▶ **Texte fourni**:
-----
Crise en Guinée-Bissau : un candidat présidentiel trouve refuge au Nigeria

Suite au récent coup d’État en Guinée-Bissau qui a interrompu le processus électoral, le candidat à la présidence Fernando Dias da Costa s’est vu accorder l’asile par le Nigeria. Âgé de 47 ans, le représentant du Parti pour le renouveau social avait trouvé refuge à l’ambassade nigériane en raison de menaces pesant sur sa sécurité, comme l’a confirmé le ministre des Affaires étrangères du Nigeria.

Gros plan sur Fernando Dias portant un chapeau rouge

M. Dias était le principal concurrent d’Umaro Sissoco Embaló, qui briguait un second mandat. Ce dernier a quitté le territoire bissau-guinéen dans la foulée du putsch militaire.

Face à cette situation, une délégation de la Communauté économique des États de l’Afrique de l’Ouest (CEDEAO) s’est rendue sur place pour presser les militaires de se retirer du pouvoir et de permettre la publication des résultats du scrutin. Il est à noter que les deux principaux candidats, MM. Embaló et Dias, avaient chacun revendiqué la victoire à l’issue de l’élection présidentielle du 23 novembre.
-----
▶ **Exercices proposés**:
A. Répondez aux questions suivantes en vous fondant sur le texte consacré à la crise en Guinée-Bissau :
(i) Quel âge a Fernando Dias da Costa ?
(ii) De quel candidat M. Dias était-il le principal concurrent ?
(iii) À quelle date s'est tenue l'élection présidentielle ?
B. Recopiez le passage du texte consacré à la crise en Guinée-Bissau de « Gros plan sur » à « du 23 novembre. », en substituant « mission » à « délégation ».
C. Relevez, dans le texte consacré à la crise en Guinée-Bissau, tous les noms propres désignant une personne, un pays ou une organisation, chacun une seule fois.
Seul le texte consacré à la crise en Guinée-Bissau doit servir de source.

(Enregistrements conservés)
-----
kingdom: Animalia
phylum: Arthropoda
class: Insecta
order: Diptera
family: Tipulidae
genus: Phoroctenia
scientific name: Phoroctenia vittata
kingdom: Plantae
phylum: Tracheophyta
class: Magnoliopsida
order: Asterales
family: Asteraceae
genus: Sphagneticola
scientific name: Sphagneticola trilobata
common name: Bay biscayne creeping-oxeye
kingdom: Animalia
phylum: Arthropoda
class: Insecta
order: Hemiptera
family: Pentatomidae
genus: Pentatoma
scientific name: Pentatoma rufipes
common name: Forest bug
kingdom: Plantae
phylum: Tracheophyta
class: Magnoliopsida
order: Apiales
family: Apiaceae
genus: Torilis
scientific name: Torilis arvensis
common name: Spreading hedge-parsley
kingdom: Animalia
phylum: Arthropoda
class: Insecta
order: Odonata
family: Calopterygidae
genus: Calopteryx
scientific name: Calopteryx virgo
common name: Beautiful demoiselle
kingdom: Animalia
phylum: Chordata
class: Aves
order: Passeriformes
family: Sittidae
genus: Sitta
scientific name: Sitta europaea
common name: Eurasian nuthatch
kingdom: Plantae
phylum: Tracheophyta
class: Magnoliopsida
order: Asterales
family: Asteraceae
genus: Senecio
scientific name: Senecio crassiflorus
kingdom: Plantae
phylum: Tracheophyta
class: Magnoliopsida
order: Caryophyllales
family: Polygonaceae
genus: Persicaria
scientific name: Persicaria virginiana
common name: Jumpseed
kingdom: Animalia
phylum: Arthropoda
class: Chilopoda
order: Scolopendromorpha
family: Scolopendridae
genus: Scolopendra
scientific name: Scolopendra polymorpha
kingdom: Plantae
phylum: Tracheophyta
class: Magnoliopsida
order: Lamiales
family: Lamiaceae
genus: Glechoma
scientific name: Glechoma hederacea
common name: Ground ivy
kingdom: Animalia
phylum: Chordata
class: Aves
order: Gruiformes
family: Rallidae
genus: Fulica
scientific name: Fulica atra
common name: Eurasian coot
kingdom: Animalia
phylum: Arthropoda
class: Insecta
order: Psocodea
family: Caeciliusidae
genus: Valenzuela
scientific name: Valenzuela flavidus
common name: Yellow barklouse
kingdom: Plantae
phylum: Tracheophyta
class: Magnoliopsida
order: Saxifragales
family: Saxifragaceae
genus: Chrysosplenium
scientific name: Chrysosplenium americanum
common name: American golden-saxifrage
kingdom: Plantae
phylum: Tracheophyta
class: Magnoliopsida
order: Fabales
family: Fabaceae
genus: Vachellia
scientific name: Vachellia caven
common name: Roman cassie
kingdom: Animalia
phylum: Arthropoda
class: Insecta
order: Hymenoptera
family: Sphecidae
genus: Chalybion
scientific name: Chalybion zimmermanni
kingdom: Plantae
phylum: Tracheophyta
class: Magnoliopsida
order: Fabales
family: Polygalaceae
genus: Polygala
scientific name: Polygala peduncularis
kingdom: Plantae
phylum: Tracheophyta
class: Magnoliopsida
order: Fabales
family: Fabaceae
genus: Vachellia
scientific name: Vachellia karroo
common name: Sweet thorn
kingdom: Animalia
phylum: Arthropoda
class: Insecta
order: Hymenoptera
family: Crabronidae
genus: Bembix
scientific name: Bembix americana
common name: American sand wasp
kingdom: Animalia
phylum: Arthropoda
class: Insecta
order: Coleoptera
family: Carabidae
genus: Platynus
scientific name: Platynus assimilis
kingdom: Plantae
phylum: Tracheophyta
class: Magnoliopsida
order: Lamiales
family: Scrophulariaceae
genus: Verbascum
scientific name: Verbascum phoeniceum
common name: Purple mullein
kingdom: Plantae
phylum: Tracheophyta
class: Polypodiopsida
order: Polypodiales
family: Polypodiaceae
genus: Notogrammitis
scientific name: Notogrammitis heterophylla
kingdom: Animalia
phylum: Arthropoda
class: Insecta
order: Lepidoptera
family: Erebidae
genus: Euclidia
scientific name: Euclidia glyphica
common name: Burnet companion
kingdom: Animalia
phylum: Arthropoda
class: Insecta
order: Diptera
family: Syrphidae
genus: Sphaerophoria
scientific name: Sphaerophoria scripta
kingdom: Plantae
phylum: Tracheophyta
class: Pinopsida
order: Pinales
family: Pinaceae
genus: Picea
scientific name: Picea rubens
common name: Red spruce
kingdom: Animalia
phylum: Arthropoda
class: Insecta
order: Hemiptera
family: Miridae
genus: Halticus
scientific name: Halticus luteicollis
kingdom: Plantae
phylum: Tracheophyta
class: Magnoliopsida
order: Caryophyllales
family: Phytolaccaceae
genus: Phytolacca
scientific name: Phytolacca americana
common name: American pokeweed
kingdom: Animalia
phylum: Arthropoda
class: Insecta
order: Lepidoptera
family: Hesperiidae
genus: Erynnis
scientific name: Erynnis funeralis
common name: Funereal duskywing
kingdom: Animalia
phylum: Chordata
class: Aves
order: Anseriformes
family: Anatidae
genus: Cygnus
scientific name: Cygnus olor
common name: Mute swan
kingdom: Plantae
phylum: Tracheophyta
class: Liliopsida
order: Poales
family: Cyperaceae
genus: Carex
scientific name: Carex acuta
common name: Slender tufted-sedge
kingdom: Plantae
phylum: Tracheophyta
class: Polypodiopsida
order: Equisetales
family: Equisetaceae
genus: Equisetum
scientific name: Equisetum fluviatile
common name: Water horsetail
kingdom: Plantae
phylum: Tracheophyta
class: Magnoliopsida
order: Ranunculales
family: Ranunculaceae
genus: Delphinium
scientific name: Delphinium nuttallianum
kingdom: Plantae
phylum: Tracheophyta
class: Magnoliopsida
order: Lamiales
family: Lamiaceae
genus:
-----
▶ **Réponses attendues**:
A.
(i) Il a 47 ans.
(ii) Il était le principal concurrent d'Umaro Sissoco Embaló.
(iii) L'élection présidentielle s'est tenue le 23 novembre.

B.
Gros plan sur Fernando Dias portant un chapeau rouge

M. Dias était le principal concurrent d’Umaro Sissoco Embaló, qui briguait un second mandat. Ce dernier a quitté le territoire bissau-guinéen dans la foulée du putsch militaire.

Face à cette situation, une mission de la Communauté économique des États de l’Afrique de l’Ouest (CEDEAO) s’est rendue sur place pour presser les militaires de se retirer du pouvoir et de permettre la publication des résultats du scrutin. Il est à noter que les deux principaux candidats, MM. Embaló et Dias, avaient chacun revendiqué la victoire à l’issue de l’élection présidentielle du 23 novembre.

C.
Guinée-Bissau
Fernando Dias da Costa
Nigeria
Parti pour le renouveau social
Umaro Sissoco Embaló
Communauté économique des États de l'Afrique de l'Ouest (CEDEAO)